How to complete this task —
Each line of the listing that contains "down" should be found and copied.

Data records —

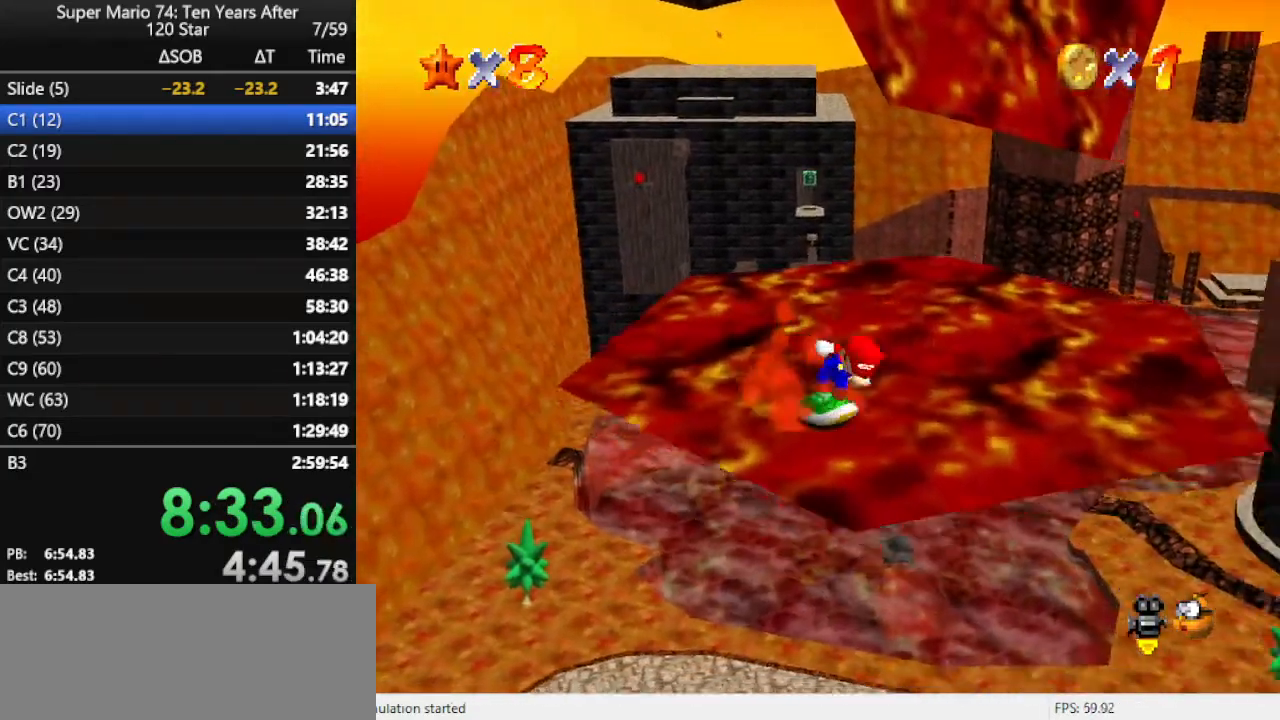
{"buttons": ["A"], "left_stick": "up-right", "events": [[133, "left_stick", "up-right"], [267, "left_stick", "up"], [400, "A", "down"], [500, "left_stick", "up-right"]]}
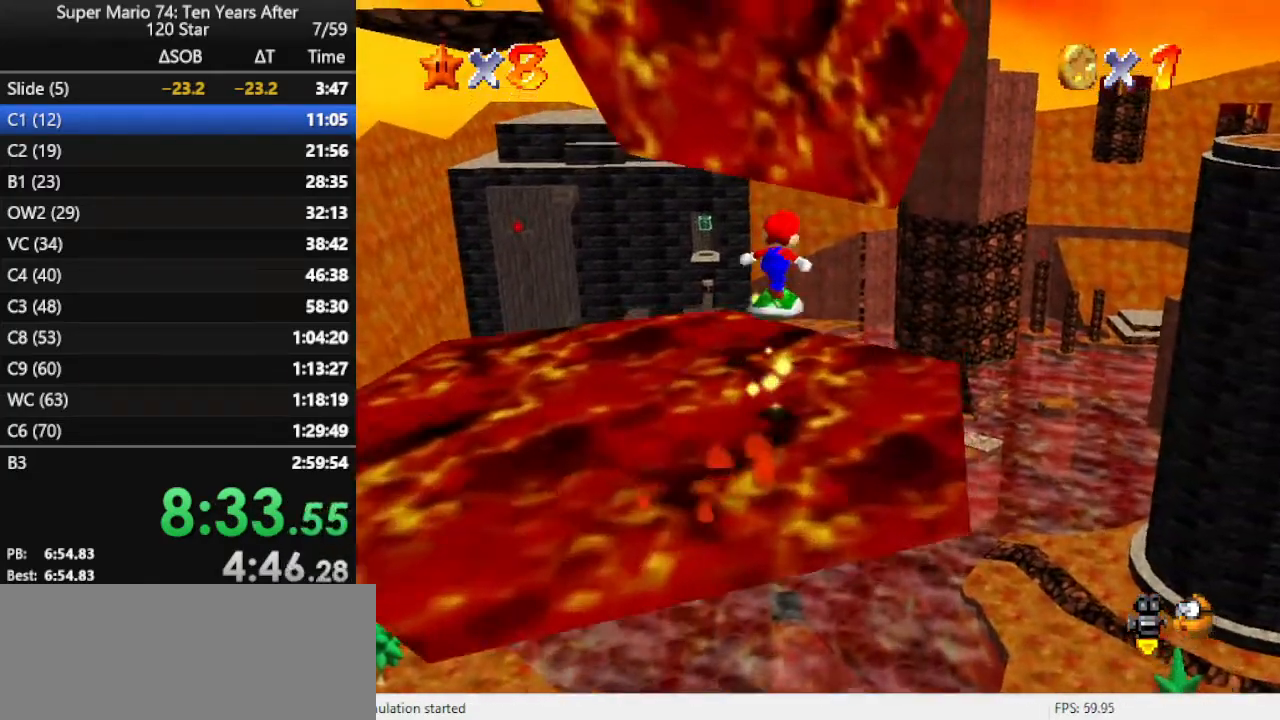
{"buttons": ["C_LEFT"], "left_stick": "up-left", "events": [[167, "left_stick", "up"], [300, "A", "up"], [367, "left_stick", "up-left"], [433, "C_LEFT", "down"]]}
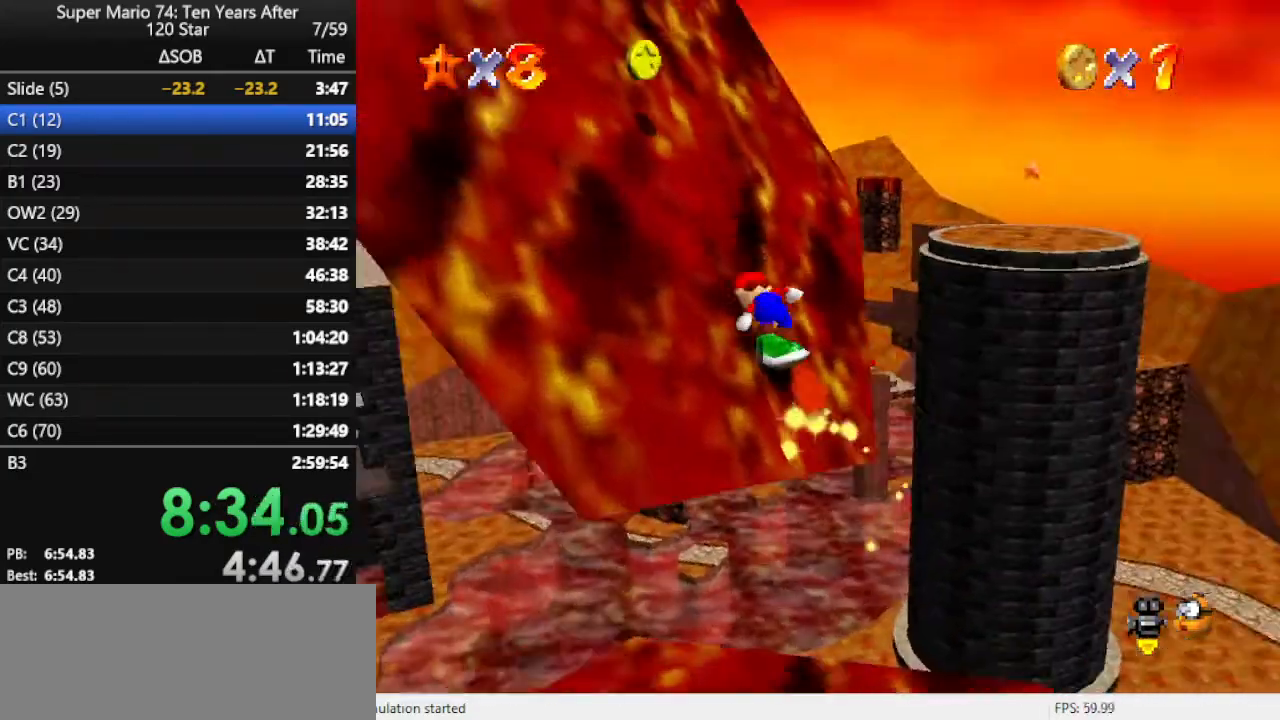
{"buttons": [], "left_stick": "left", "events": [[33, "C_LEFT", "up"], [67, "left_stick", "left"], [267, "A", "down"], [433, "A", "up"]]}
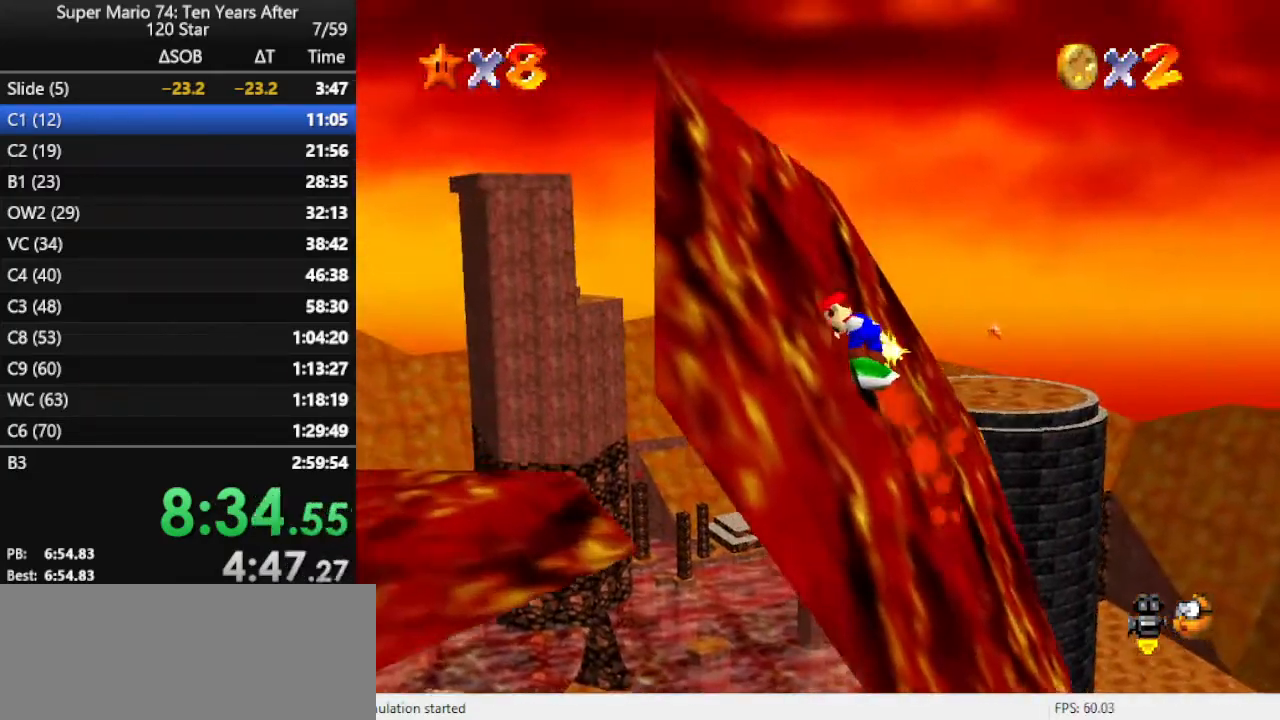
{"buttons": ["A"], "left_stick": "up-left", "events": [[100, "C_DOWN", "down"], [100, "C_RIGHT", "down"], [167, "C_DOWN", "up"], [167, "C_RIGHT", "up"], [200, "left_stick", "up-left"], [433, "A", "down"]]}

---

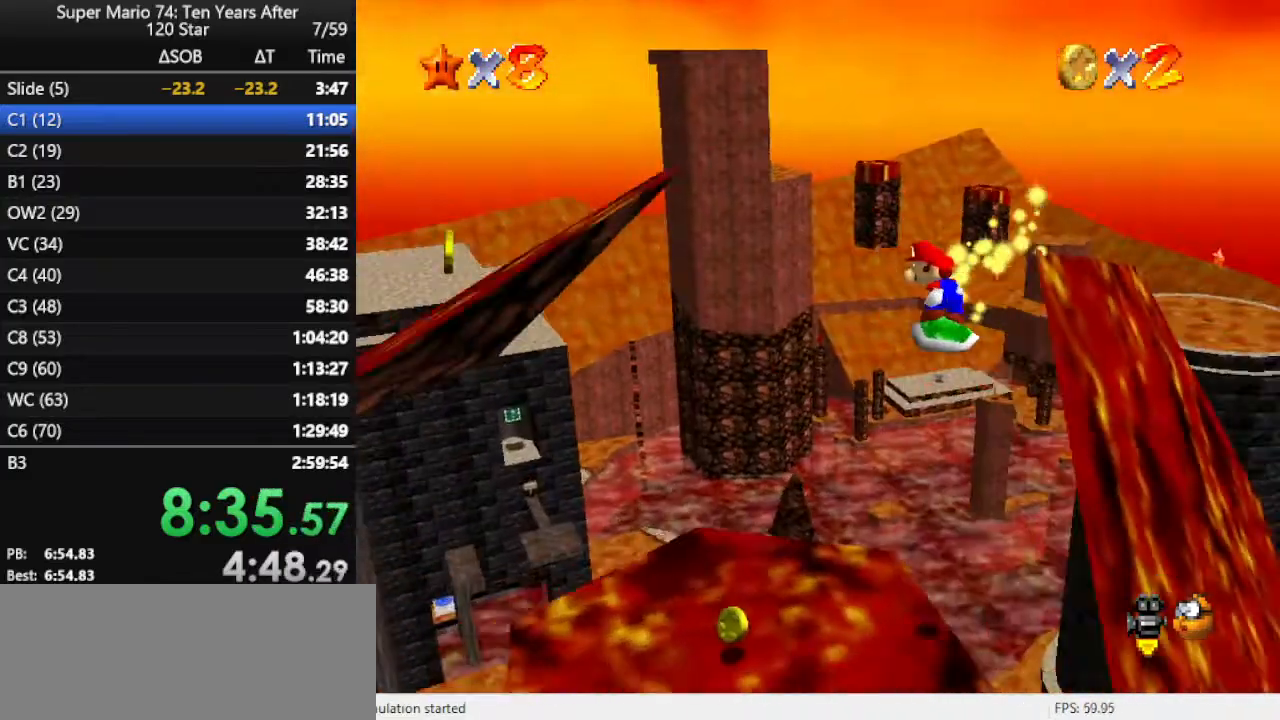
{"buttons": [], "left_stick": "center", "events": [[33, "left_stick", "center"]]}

Solution for this problem —
{"buttons": ["A"], "left_stick": "up-right", "events": [[133, "left_stick", "up-right"], [267, "left_stick", "up"], [400, "A", "down"], [500, "left_stick", "up-right"]]}
{"buttons": ["C_LEFT"], "left_stick": "up-left", "events": [[167, "left_stick", "up"], [300, "A", "up"], [367, "left_stick", "up-left"], [433, "C_LEFT", "down"]]}
{"buttons": [], "left_stick": "left", "events": [[33, "C_LEFT", "up"], [67, "left_stick", "left"], [267, "A", "down"], [433, "A", "up"]]}
{"buttons": ["A"], "left_stick": "up-left", "events": [[100, "C_DOWN", "down"], [100, "C_RIGHT", "down"], [167, "C_DOWN", "up"], [167, "C_RIGHT", "up"], [200, "left_stick", "up-left"], [433, "A", "down"]]}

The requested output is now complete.